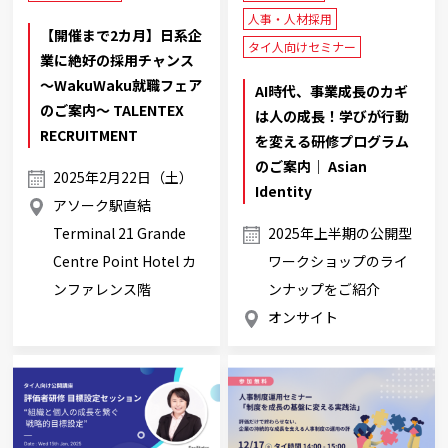
人事・人材採用
【開催まで2カ月】日系企
タイ人向けセミナー
業に絶好の採用チャンス
～WakuWaku就職フェア
AI時代、事業成長のカギ
のご案内～ TALENTEX
は人の成長！学びが行動
RECRUITMENT
を変える研修プログラム
のご案内｜ Asian
2025年2月22日（土）
Identity
アソーク駅直結
Terminal 21 Grande
2025年上半期の公開型
Centre Point Hotel カ
ワークショップのライ
ンファレンス階
ンナップをご紹介
オンサイト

WHAT NEEDS TO BE DONE: All of the entries above are to be duplicated exactly, with every image left out.

YOUR SOLUTION:
人事・人材採用
【開催まで2カ月】日系企
タイ人向けセミナー
業に絶好の採用チャンス
～WakuWaku就職フェア
AI時代、事業成長のカギ
のご案内～ TALENTEX
は人の成長！学びが行動
RECRUITMENT
を変える研修プログラム
のご案内｜ Asian
2025年2月22日（土）
Identity
アソーク駅直結
Terminal 21 Grande
2025年上半期の公開型
Centre Point Hotel カ
ワークショップのライ
ンファレンス階
ンナップをご紹介
オンサイト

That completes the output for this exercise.